Copy out the text of all the records word for word, leaving the pictures out of your answer.

Data for analysis: Begin

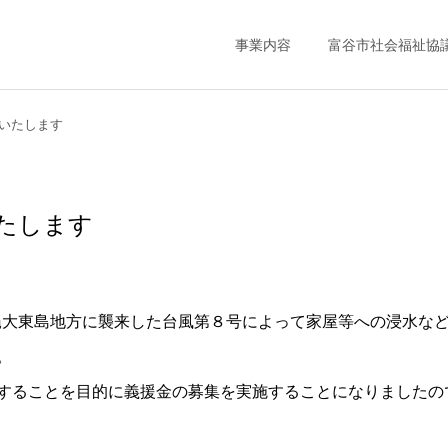
事業内容
富谷市社会福祉協
いたします
たします
て沖縄大東島地方に襲来した台風第８号によって家屋等への浸水な
。
することを目的に義援金の募集を実施することになりましたの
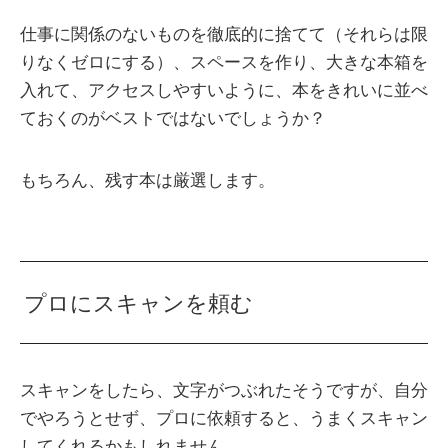
仕事に関係のないものを徹底的に捨てて（それらは限
りなくゼロにする）、スペースを作り、大きな本箱を
入れて、アクセスしやすいように、本をきれいに並べ
ておくのがベストではないでしょうか？
もちろん、残す本は厳選します。
プロにスキャンを頼む
スキャンをしたら、文字がつぶれたそうですが、自分
でやろうとせず、プロに依頼すると、うまくスキャン
してくれるかもしれません。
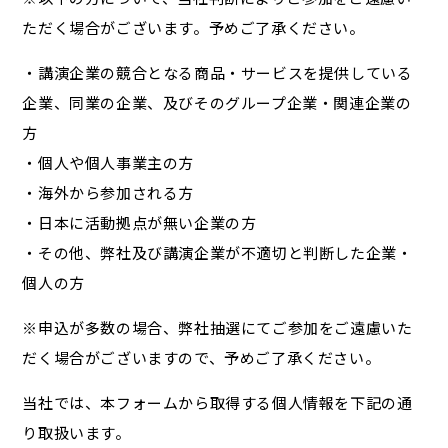
ただく場合がございます。予めご了承ください。
・講演企業の競合となる商品・サービスを提供している
企業、同業の企業、及びそのグループ企業・関連企業の
方
・個人や個人事業主の方
・海外から参加される方
・日本に活動拠点が無い企業の方
・その他、弊社及び講演企業が不適切と判断した企業・
個人の方
※申込が多数の場合、弊社抽選にてご参加をご遠慮いた
だく場合がございますので、予めご了承ください。
当社では、本フォームから取得する個人情報を下記の通
り取扱います。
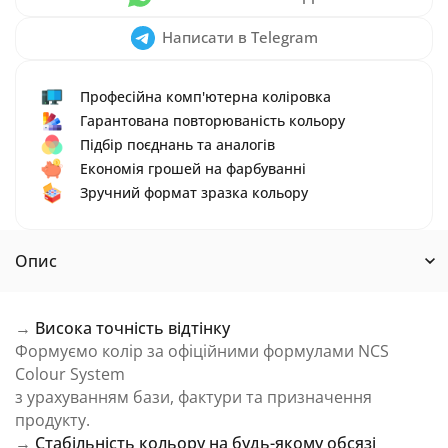
Написати в Telegram
Професійна комп'ютерна коліровка
Гарантована повторюваність кольору
Підбір поєднань та аналогів
Економія грошей на фарбуванні
Зручний формат зразка кольору
Опис
→
Висока точність відтінку
Формуємо колір за офіційними формулами NCS
Colour System
з урахуванням бази, фактури та призначення
продукту.
→
Стабільність кольору на будь-якому обсязі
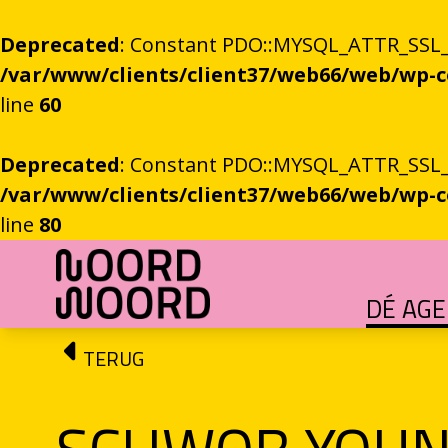
Deprecated
: Constant PDO::MYSQL_ATTR_SSL_CA
/var/www/clients/client37/web66/web/wp
line
60
Deprecated
: Constant PDO::MYSQL_ATTR_SSL_CA
/var/www/clients/client37/web66/web/wp
line
80
Ga naar de inhoud
DÉ AG
HET GROTE GEBEUREN
Festival vol verhalen en ontmoetingen
OEFENINGEN IN HET ONBEKENDE
Literaire community's in Stad en provincie
TALENT­PROGRAMMA
Leertraject voor literair talent
DICHTERS IN DE PRINSEN
Zomers festival vol poëzie e
ROEMTES TUSSEN LIENEN / RÜÜMTE TÜ
GRONINGER STADSDI
De stadsdichter toont Grunn in woo
TERUG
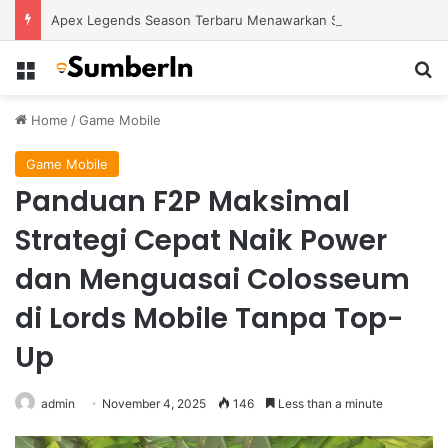
Apex Legends Season Terbaru Menawarkan Strategi Baru Melalui Kehadiran Legend Generasi Berikutnya
Menu
S
Home
/
Game Mobile
Game Mobile
Panduan F2P Maksimal
Strategi Cepat Naik Power
dan Menguasai Colosseum
di Lords Mobile Tanpa Top-
Up
admin
November 4, 2025
146
Less than a minute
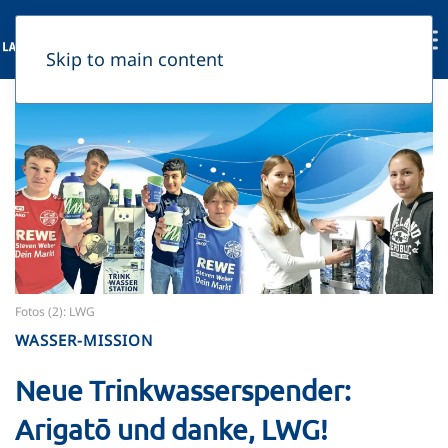
Skip to main content
Fotos (2): LWG
WASSER-MISSION
Neue Trinkwasserspender:
Arigatō und danke, LWG!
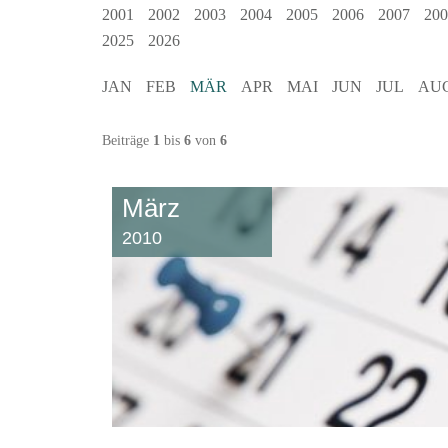
2001
2002
2003
2004
2005
2006
2007
200
2025
2026
JAN
FEB
MÄR
APR
MAI
JUN
JUL
AU
Beiträge
1
bis
6
von
6
März
2010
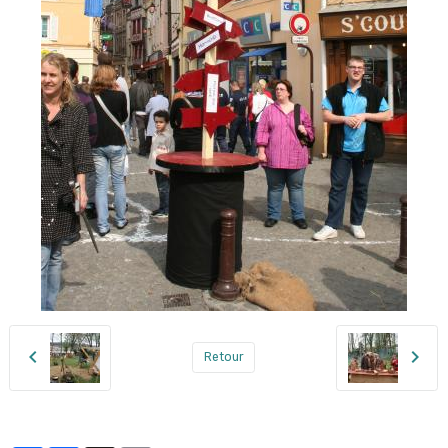
Retour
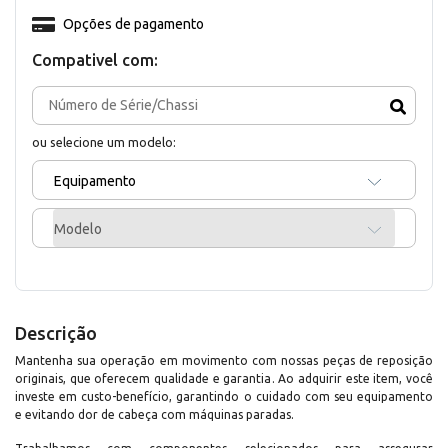
Opções de pagamento
Compativel com:
ou selecione um modelo:
Equipamento
Modelo
Descrição
Mantenha sua operação em movimento com nossas peças de reposição
originais, que oferecem qualidade e garantia. Ao adquirir este item, você
investe em custo-benefício, garantindo o cuidado com seu equipamento
e evitando dor de cabeça com máquinas paradas.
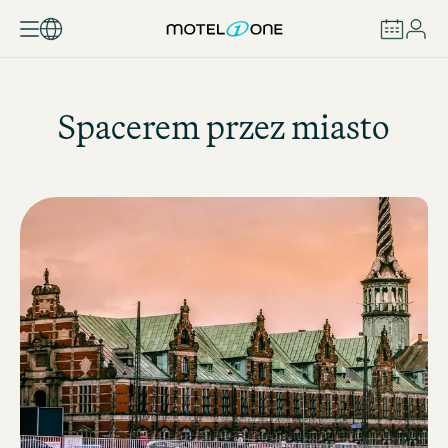
ZAREZERWUJ
Spacerem przez miasto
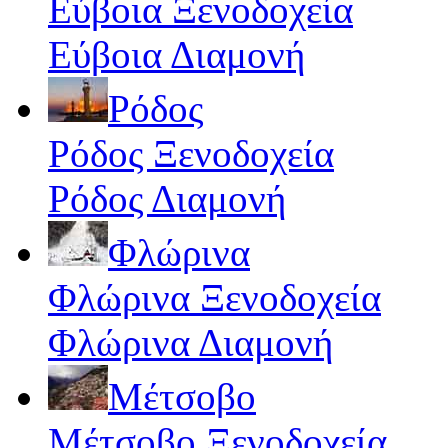
Εύβοια Ξενοδοχεία
Εύβοια Διαμονή
Ρόδος
Ρόδος Ξενοδοχεία
Ρόδος Διαμονή
Φλώρινα
Φλώρινα Ξενοδοχεία
Φλώρινα Διαμονή
Μέτσοβο
Μέτσοβο Ξενοδοχεία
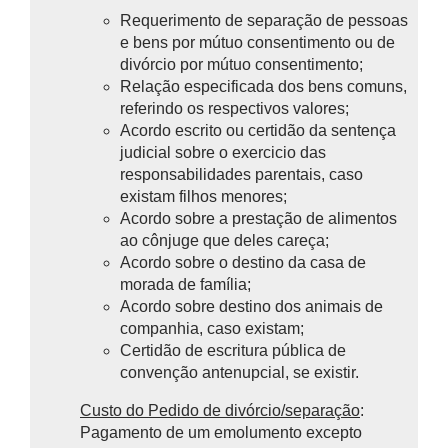
Requerimento de separação de pessoas
e bens por mútuo consentimento ou de
divórcio por mútuo consentimento;
Relação especificada dos bens comuns,
referindo os respectivos valores;
Acordo escrito ou certidão da sentença
judicial sobre o exercicio das
responsabilidades parentais, caso
existam filhos menores;
Acordo sobre a prestação de alimentos
ao cônjuge que deles careça;
Acordo sobre o destino da casa de
morada de família;
Acordo sobre destino dos animais de
companhia, caso existam;
Certidão de escritura pública de
convenção antenupcial, se existir.
Custo do Pedido de divórcio/separação
:
P
agamento de um emolumento excepto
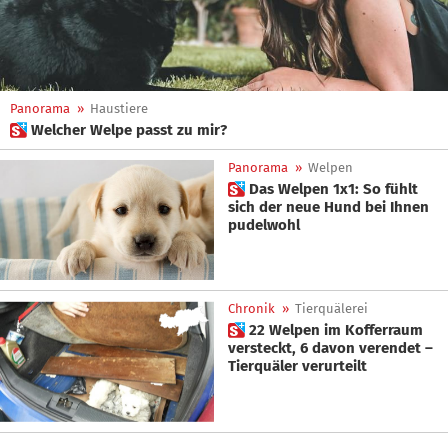
Panorama
»
Haustiere
 Welcher Welpe passt zu mir?
Panorama
»
Welpen
 Das Welpen 1x1: So fühlt
sich der neue Hund bei Ihnen
pudelwohl
Chronik
»
Tierquälerei
 22 Welpen im Kofferraum
versteckt, 6 davon verendet –
Tierquäler verurteilt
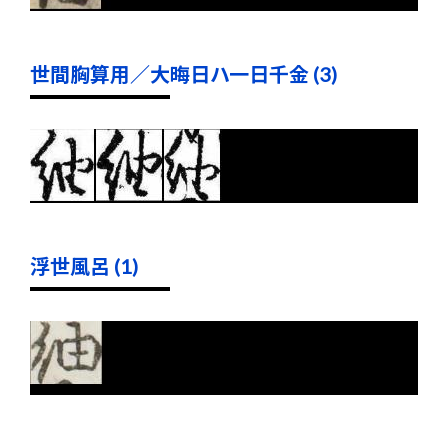
世間胸算用／大晦日ハ一日千金 (3)
浮世風呂 (1)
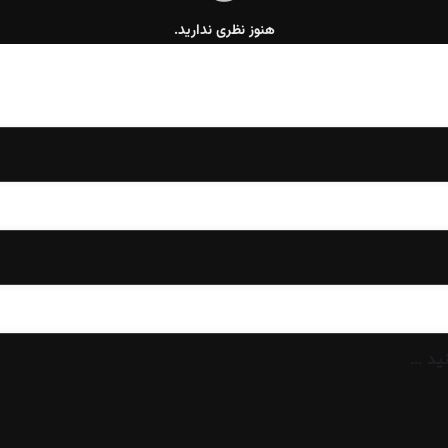
هنوز نظری ندارید.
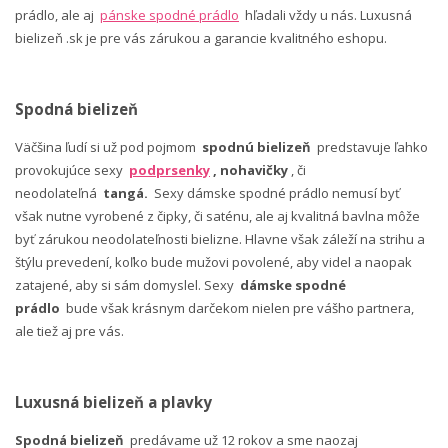
prádlo, ale aj
pánske spodné prádlo
hľadali vždy u nás. Luxusná
bielizeň .sk je pre vás zárukou a garancie kvalitného eshopu.
Spodná bielizeň
Väčšina ľudí si už pod pojmom
spodnú bielizeň
predstavuje ľahko
provokujúce sexy
podprsenky
, nohavičky
, či
neodolateľná
tangá.
Sexy dámske spodné prádlo nemusí byť
však nutne vyrobené z čipky, či saténu, ale aj kvalitná bavlna môže
byť zárukou neodolateľnosti bielizne. Hlavne však záleží na strihu a
štýlu prevedení, koľko bude mužovi povolené, aby videl a naopak
zatajené, aby si sám domyslel. Sexy
dámske spodné
prádlo
bude však krásnym darčekom nielen pre vášho partnera,
ale tiež aj pre vás.
Luxusná bielizeň a plavky
Spodná bielizeň
predávame už 12 rokov a sme naozaj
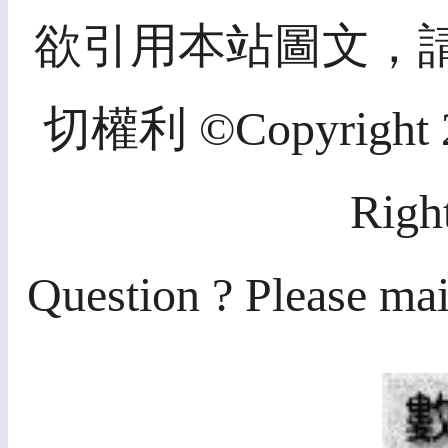
欲引用本站圖文，
切權利 ©Copyright 20
Righ
Question ? Please mai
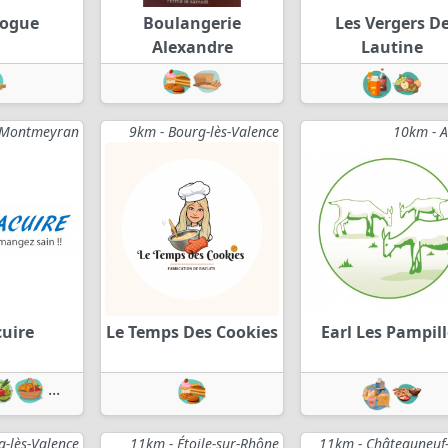
vogue
Boulangerie
Les Vergers D
Alexandre
Lautine
 Montmeyran
9km - Bourg-lès-Valence
10km - A
cuire
Le Temps Des Cookies
Earl Les Pampill
...
-lès-Valence
11km - Étoile-sur-Rhône
11km - Châteauneuf-s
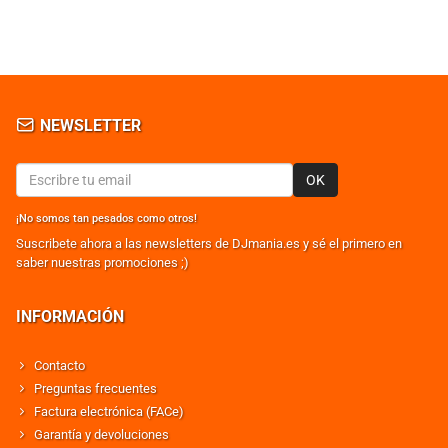
NEWSLETTER
OK
¡No somos tan pesados como otros!
Suscribete ahora a las newsletters de DJmania.es y sé el primero en
saber nuestras promociones ;)
INFORMACIÓN
Contacto
Preguntas frecuentes
Factura electrónica (FACe)
Garantía y devoluciones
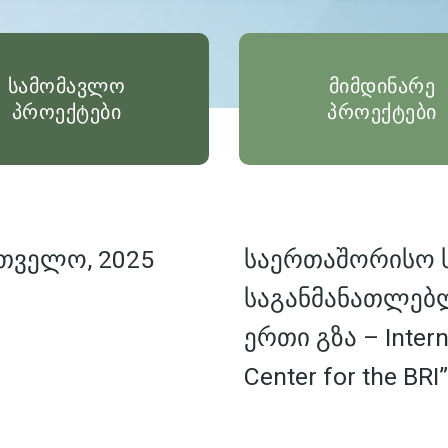
სამომავლო
მიმდინარე
პროექტები
პროექტები
თველო, 2025
საერთაშორისო
საგანმანათლებ
ერთი გზა – Interna
Center for the BRI”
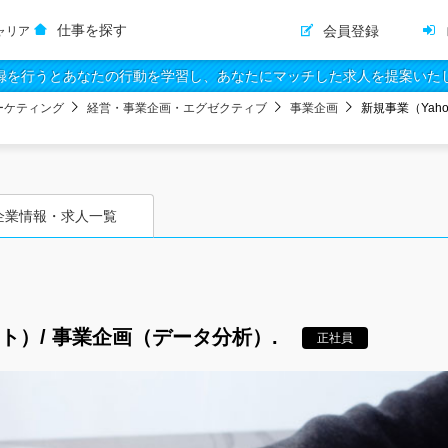
仕事を探す
会員登録
ャリア
録を行うとあなたの行動を学習し、あなたにマッチした求人を提案いた
ーケティング
経営・事業企画・エグゼクティブ
事業企画
新規事業（Yah
企業情報・求人一覧
ート）/ 事業企画（データ分析）.
正社員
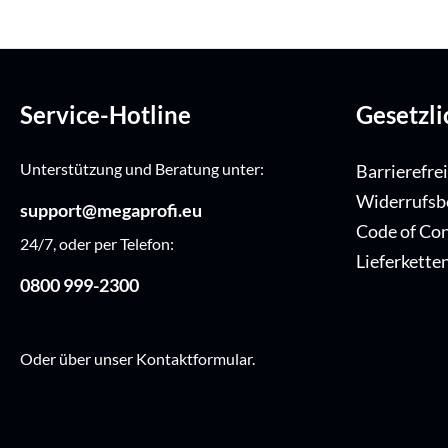
Service-Hotline
Gesetzl
Unterstützung und Beratung unter:
Barrierefre
Widerrufsb
support@megaprofi.eu
Code of Co
24/7, oder per Telefon:
Lieferkette
0800 999-2300
Oder über unser
Kontaktformular
.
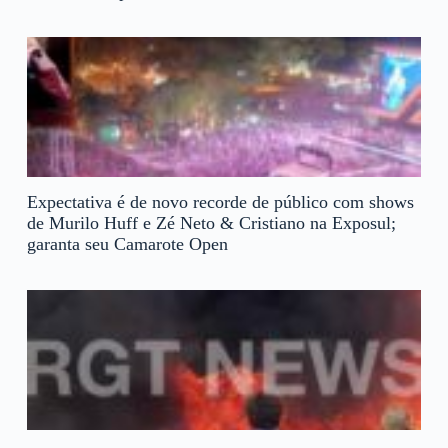
Expectativa é de novo recorde de público com shows
de Murilo Huff e Zé Neto & Cristiano na Exposul;
garanta seu Camarote Open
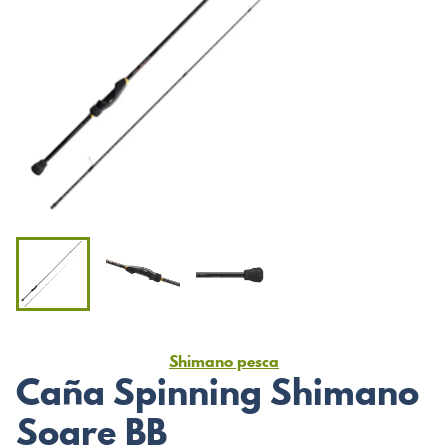
Shimano pesca
Caña Spinning Shimano
Soare BB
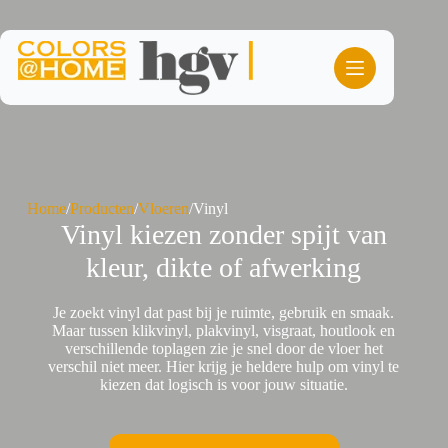
Ga
naar
de
inhoud
Home
/
Producten
/
Vloeren
/
Vinyl
Vinyl kiezen zonder spijt van
kleur, dikte of afwerking
Je zoekt vinyl dat past bij je ruimte, gebruik en smaak.
Maar tussen klikvinyl, plakvinyl, visgraat, houtlook en
verschillende toplagen zie je snel door de vloer het
verschil niet meer. Hier krijg je heldere hulp om vinyl te
kiezen dat logisch is voor jouw situatie.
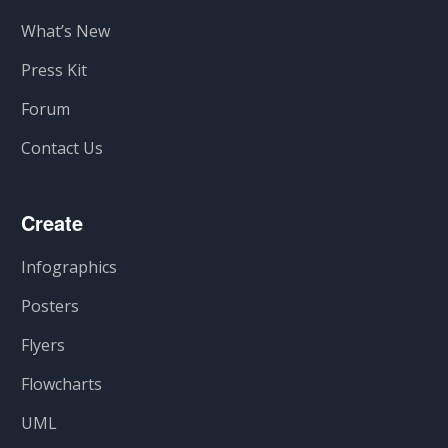
What’s New
Press Kit
Forum
Contact Us
Create
Infographics
Posters
Flyers
Flowcharts
UML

Data for analysis: End

# [Response area]
事業内容
富谷市社会福祉協
いたします
たします
て沖縄大東島地方に襲来した台風第８号によって家屋等への浸水な
。
することを目的に義援金の募集を実施することになりましたの
仕事に関係のないものを徹底的に捨てて（それらは限
りなくゼロにする）、スペースを作り、大きな本箱を
入れて、アクセスしやすいように、本をきれいに並べ
ておくのがベストではないでしょうか？
もちろん、残す本は厳選します。
プロにスキャンを頼む
スキャンをしたら、文字がつぶれたそうですが、自分
でやろうとせず、プロに依頼すると、うまくスキャン
してくれるかもしれません。
ただく場合がございます。予めご了承ください。
・講演企業の競合となる商品・サービスを提供している
企業、同業の企業、及びそのグループ企業・関連企業の
方
・個人や個人事業主の方
・海外から参加される方
・日本に活動拠点が無い企業の方
・その他、弊社及び講演企業が不適切と判断した企業・
個人の方
※申込が多数の場合、弊社抽選にてご参加をご遠慮いた
だく場合がございますので、予めご了承ください。
当社では、本フォームから取得する個人情報を下記の通
り取扱います。
Написати в Telegram
Професійна комп'ютерна коліровка
Гарантована повторюваність кольору
Підбір поєднань та аналогів
Економія грошей на фарбуванні
Зручний формат зразка кольору
Опис
→
Висока точність відтінку
Формуємо колір за офіційними формулами NCS
Colour System
з урахуванням бази, фактури та призначення
продукту.
→
Стабільність кольору на будь-якому обсязі
Deprecated
: Constant PDO::MYSQL_ATTR_SSL_CA
/var/www/clients/client37/web66/web/wp
line
60
Deprecated
: Constant PDO::MYSQL_ATTR_SSL_CA
/var/www/clients/client37/web66/web/wp
line
80
Ga naar de inhoud
DÉ AG
HET GROTE GEBEUREN
Festival vol verhalen en ontmoetingen
OEFENINGEN IN HET ONBEKENDE
Literaire community's in Stad en provincie
TALENT­PROGRAMMA
Leertraject voor literair talent
DICHTERS IN DE PRINSEN
Zomers festival vol poëzie e
ROEMTES TUSSEN LIENEN / RÜÜMTE TÜ
GRONINGER STADSDI
De stadsdichter toont Grunn in woo
TERUG
Apex Legends Season Terbaru Menawarkan Strategi Baru Melalui Kehadiran Legend Generasi Berikutnya
Menu
S
Home
/
Game Mobile
Game Mobile
Panduan F2P Maksimal
Strategi Cepat Naik Power
dan Menguasai Colosseum
di Lords Mobile Tanpa Top-
Up
admin
November 4, 2025
146
Less than a minute
Skip to main content
Fotos (2): LWG
WASSER-MISSION
Neue Trinkwasserspender:
Arigatō und danke, LWG!
2001
2002
2003
2004
2005
2006
2007
200
2025
2026
JAN
FEB
MÄR
APR
MAI
JUN
JUL
AU
Beiträge
1
bis
6
von
6
März
2010
Retour
Opções de pagamento
Compativel com:
ou selecione um modelo:
Equipamento
Modelo
Descrição
Mantenha sua operação em movimento com nossas peças de reposição
originais, que oferecem qualidade e garantia. Ao adquirir este item, você
investe em custo-benefício, garantindo o cuidado com seu equipamento
e evitando dor de cabeça com máquinas paradas.
ZAREZERWUJ
Spacerem przez miasto
Εύβοια Ξενοδοχεία
Εύβοια Διαμονή
Ρόδος
Ρόδος Ξενοδοχεία
Ρόδος Διαμονή
Φλώρινα
Φλώρινα Ξενοδοχεία
Φλώρινα Διαμονή
Μέτσοβο
Μέτσοβο Ξενοδοχεία
Requerimento de separação de pessoas
e bens por mútuo consentimento ou de
divórcio por mútuo consentimento;
Relação especificada dos bens comuns,
referindo os respectivos valores;
Acordo escrito ou certidão da sentença
judicial sobre o exercicio das
responsabilidades parentais, caso
existam filhos menores;
Acordo sobre a prestação de alimentos
ao cônjuge que deles careça;
Acordo sobre o destino da casa de
morada de família;
Acordo sobre destino dos animais de
companhia, caso existam;
Certidão de escritura pública de
convenção antenupcial, se existir.
Custo do Pedido de divórcio/separação
:
P
agamento de um emolumento excepto
Panorama
»
Haustiere
 Welcher Welpe passt zu mir?
Panorama
»
Welpen
 Das Welpen 1x1: So fühlt
sich der neue Hund bei Ihnen
pudelwohl
Chronik
»
Tierquälerei
 22 Welpen im Kofferraum
versteckt, 6 davon verendet –
Tierquäler verurteilt
世間胸算用／大晦日ハ一日千金 (3)
浮世風呂 (1)
هنوز نظری ندارید.
prádlo, ale aj
pánske spodné prádlo
hľadali vždy u nás. Luxusná
bielizeň .sk je pre vás zárukou a garancie kvalitného eshopu.
Spodná bielizeň
Väčšina ľudí si už pod pojmom
spodnú bielizeň
predstavuje ľahko
provokujúce sexy
podprsenky
, nohavičky
, či
neodolateľná
tangá.
Sexy dámske spodné prádlo nemusí byť
však nutne vyrobené z čipky, či saténu, ale aj kvalitná bavlna môže
byť zárukou neodolateľnosti bielizne. Hlavne však záleží na strihu a
štýlu prevedení, koľko bude mužovi povolené, aby videl a naopak
zatajené, aby si sám domyslel. Sexy
dámske spodné
prádlo
bude však krásnym darčekom nielen pre vášho partnera,
ale tiež aj pre vás.
Luxusná bielizeň a plavky
Spodná bielizeň
predávame už 12 rokov a sme naozaj
欲引用本站圖文，
切權利 ©Copyright 20
Righ
Question ? Please mai
vogue
Boulangerie
Les Vergers D
Alexandre
Lautine
 Montmeyran
9km - Bourg-lès-Valence
10km - A
cuire
Le Temps Des Cookies
Earl Les Pampill
...
-lès-Valence
11km - Étoile-sur-Rhône
11km - Châteauneuf-s
NEWSLETTER
OK
¡No somos tan pesados como otros!
Suscribete ahora a las newsletters de DJmania.es y sé el primero en
saber nuestras promociones ;)
INFORMACIÓN
Contacto
Preguntas frecuentes
Factura electrónica (FACe)
Garantía y devoluciones
სამომავლო
მიმდინარე
პროექტები
პროექტები
თველო, 2025
საერთაშორისო
საგანმანათლებ
ერთი გზა – Interna
Center for the BRI”
仕事を探す
会員登録
ャリア
録を行うとあなたの行動を学習し、あなたにマッチした求人を提案いた
ーケティング
経営・事業企画・エグゼクティブ
事業企画
新規事業（Yah
企業情報・求人一覧
ート）/ 事業企画（データ分析）.
正社員
Service-Hotline
Gesetzl
Unterstützung und Beratung unter:
Barrierefre
Widerrufsb
support@megaprofi.eu
Code of Co
24/7, oder per Telefon:
Lieferkette
0800 999-2300
Oder über unser
Kontaktformular
.
Expectativa é de novo recorde de público com shows
de Murilo Huff e Zé Neto & Cristiano na Exposul;
garanta seu Camarote Open
Shimano pesca
Caña Spinning Shimano
Soare BB
Ga
naar
de
inhoud
Home
/
Producten
/
Vloeren
/
Vinyl
Vinyl kiezen zonder spijt van
kleur, dikte of afwerking
Je zoekt vinyl dat past bij je ruimte, gebruik en smaak.
Maar tussen klikvinyl, plakvinyl, visgraat, houtlook en
verschillende toplagen zie je snel door de vloer het
verschil niet meer. Hier krijg je heldere hulp om vinyl te
kiezen dat logisch is voor jouw situatie.
What’s New
Press Kit
Forum
Contact Us
Create
Infographics
Posters
Flyers
Flowcharts
UML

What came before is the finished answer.